Andare a commentare la giornata di ieri è quanto mai imbarazzante, nel senso che giustificare un’euforia così devastante non è certo agevole. Cosa sarà mai successo? Cosa avrà mai annunciato la Bce di tanto straordinario… In realtà nulla. Come scritto nel post dedicato sono state fatte delle promesse. Ed il mercato , che si fida di tutti coloro che si chiamano Mario, dà la massima fiducia al gran capo della BCE.


“L’euro è un processo irreversibile, siamo pronti a tutto per salvarlo e CREDETEMi, sarà sufficiente”.

Questa frase è bastata ai mercati. Parole che, è innegabile, sono molto forti. E permettetemi, spaccano definitivamente la questione:

A) o Draghi è un pagliaccio e con questa frase si è rovinato per sempre la reputazione,

B) oppure è l’uomo della provvidenza, che realmente farà il diavolo a quattro per salvare l’Euro e l’Eurozona. Con tutti gli strumenti di cui dispone che, a suo dire, saranno sufficienti.

Poi sopra si sono ricuciti ragionamenti, possibilità, prospettive. Ma in realtà Draghi ha solo detto che farà di tutto per difendere l’Euro. Sulla carta è il solito fumo a cui siamo abituati. In pratica però il mercato l’ha preso come un segnale molto positivo.

Draghi insomma ha acceso la miccia, e i mercati si sono incendiati. Rapide ricoperture, velocissimi buy & reversal e in un amen una borsa italica, fino ad allora noiosa e asfittica in area -0.50%, decolla e chiude con un pirotecnico +5.62%: cose dell’altro mondo. Volatilità all’eccesso assoluto. E visto che occorre fare un lavoro come Dio comanda, il Risk On è completato da un prodigioso rally dello Spread BTP Bund che perde quasi il 9% (50bp) e si piazza a 470bp. Voilà, siamo entrati nel mondo perfetto! No signori, siamo sull’ottovolante della speculazione. Questa è la verità.

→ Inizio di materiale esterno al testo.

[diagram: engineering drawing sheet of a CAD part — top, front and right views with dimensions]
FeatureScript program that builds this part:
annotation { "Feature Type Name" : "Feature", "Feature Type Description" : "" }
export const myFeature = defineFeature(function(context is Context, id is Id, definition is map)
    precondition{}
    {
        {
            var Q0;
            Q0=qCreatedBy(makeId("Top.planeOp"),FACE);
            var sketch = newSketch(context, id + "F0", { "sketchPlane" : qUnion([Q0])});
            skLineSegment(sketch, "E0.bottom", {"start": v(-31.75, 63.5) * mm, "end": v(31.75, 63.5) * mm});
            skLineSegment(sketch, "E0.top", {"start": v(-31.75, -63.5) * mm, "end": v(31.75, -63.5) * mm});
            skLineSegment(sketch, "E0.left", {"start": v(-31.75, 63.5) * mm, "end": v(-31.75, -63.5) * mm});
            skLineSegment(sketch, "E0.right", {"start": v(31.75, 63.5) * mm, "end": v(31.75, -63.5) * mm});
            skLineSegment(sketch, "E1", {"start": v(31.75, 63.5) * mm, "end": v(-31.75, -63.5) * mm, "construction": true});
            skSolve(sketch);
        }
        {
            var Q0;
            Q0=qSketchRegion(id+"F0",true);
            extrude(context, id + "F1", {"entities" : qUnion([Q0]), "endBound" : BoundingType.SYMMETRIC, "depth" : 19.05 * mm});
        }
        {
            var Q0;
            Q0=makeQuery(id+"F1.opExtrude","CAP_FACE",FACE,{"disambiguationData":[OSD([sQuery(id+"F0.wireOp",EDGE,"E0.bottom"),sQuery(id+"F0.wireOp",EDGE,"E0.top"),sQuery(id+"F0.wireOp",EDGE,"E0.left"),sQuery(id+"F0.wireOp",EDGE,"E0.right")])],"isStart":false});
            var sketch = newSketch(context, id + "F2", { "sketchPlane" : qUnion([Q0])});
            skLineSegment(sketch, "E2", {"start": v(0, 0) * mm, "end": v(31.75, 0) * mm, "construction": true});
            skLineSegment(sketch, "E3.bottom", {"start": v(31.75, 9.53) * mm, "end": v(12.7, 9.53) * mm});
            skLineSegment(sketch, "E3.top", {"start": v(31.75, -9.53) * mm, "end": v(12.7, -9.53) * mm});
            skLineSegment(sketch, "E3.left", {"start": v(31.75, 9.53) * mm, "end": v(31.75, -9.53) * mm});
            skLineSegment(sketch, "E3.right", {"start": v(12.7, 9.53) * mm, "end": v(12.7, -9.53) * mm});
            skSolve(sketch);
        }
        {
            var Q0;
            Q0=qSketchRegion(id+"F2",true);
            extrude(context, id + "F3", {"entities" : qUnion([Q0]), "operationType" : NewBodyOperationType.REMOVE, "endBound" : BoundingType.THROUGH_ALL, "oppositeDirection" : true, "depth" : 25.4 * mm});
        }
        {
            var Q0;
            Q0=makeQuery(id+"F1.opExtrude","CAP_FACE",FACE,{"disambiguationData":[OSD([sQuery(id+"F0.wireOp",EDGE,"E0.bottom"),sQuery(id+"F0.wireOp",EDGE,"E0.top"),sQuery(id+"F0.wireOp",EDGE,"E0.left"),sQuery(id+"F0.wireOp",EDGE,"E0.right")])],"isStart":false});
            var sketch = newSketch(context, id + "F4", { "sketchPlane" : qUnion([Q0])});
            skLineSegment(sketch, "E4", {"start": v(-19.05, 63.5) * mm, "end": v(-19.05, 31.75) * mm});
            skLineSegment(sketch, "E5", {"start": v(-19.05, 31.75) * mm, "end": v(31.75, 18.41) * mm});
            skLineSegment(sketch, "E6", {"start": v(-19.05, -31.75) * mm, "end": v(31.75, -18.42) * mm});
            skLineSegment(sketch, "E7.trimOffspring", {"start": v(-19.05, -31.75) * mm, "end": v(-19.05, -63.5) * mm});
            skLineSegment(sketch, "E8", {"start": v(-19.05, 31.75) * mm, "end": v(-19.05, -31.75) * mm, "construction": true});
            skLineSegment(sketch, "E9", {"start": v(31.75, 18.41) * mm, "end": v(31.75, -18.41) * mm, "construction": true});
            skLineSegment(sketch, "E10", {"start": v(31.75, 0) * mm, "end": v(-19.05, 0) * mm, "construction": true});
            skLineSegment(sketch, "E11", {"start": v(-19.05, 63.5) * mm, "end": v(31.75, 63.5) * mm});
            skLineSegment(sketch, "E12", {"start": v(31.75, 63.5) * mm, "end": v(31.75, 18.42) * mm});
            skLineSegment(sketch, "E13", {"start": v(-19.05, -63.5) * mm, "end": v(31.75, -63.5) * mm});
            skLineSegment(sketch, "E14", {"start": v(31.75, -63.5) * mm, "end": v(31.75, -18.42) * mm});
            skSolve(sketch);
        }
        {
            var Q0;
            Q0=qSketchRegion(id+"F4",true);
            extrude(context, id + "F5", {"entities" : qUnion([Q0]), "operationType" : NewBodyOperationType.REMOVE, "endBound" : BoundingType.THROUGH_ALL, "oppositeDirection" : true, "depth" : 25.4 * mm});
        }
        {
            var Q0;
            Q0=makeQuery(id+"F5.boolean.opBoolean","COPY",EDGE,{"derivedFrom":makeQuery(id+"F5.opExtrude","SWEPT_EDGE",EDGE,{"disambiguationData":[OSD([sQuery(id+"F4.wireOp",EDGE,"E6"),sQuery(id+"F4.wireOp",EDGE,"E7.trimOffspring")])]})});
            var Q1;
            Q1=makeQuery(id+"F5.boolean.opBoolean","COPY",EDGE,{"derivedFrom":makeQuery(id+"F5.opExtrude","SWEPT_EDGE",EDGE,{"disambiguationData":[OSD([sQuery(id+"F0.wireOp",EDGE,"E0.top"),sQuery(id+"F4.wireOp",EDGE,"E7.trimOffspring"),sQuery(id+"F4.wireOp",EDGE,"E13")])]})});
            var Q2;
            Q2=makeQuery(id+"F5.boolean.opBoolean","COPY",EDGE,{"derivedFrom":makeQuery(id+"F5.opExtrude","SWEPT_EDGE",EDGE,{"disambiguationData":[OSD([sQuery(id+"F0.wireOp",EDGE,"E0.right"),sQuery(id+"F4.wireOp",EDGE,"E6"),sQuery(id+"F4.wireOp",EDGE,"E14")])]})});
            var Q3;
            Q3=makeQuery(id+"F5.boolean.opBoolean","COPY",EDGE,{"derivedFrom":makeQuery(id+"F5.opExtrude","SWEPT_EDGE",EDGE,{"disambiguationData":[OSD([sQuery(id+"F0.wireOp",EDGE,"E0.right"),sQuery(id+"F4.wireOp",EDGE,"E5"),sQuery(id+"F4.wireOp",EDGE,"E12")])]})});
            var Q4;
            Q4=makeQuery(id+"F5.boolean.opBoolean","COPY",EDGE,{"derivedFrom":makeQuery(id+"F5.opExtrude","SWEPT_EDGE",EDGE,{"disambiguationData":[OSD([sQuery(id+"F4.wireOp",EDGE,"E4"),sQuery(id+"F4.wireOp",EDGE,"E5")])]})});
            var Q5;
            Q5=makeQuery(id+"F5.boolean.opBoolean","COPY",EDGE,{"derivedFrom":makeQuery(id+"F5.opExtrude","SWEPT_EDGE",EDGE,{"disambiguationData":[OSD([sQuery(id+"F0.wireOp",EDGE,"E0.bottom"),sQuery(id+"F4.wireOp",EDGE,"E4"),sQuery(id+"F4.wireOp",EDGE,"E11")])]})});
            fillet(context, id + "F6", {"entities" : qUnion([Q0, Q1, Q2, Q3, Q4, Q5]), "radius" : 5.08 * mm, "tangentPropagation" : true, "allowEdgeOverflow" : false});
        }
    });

Grafico Spread Bund BTP Intraday (aggiornato in real time)

Ma per pietà, non andate a cercare illuminanti dati macro che giustificano il rally di ieri. Non esiste motivo se non la speculazione che gira e ricopre.

E la Grecia? Ieri in rosso!

Stupisce invece il comportamento della borsa di Atene. Mentre tutti i listini festeggiano, la borsa greca addirittura va in rosso. -0.83%. Come mai?

Interessante la motivazione che mi manda via email l’amico Lampo:

Tale comportamento mi preoccupa non poco, perché ho ritenuto tale reazione rispondente con quanto spiegato da Citigroup oggi, ovvero una probabilità pari al 90% che la Grecia esca dalla zona euro (ieri leggevo già di consigli da parte di esponenti europei di pagare gli stipendi in doppia valuta, metà euro metà dracma, al fine di abituare i cittadini greci). Ciò mi conferma quanto sia effimero il rimbalzo odierno, e probabilmente destinato a continuare fino al week-end o al massimo martedì prossimo, giorno prima del rinvio del QE americano (ne sono convinto al 99,99%)… dopodiché si scenderà nuovamente.  Quindi comprendo che le parole di Draghi erano più rivolte ad una fuoriuscita controllata della Grecia per dimostrare che in Europa è possibile fare uscire un Paese in maniera controllata, senza le preoccupazioni ingrandite dalla speculazione. (By Lampo)

L’interpretazione di Lampo merita sicuramente attenzione e conferma il quadro decisamente incerto per i mercati.

Benvenuti piuttosto sull’ottovolante di Super Mario Draghi Zygofolis! E dopo una violenta discesa, ed una rapida risalita, non si sa cosa più succedere!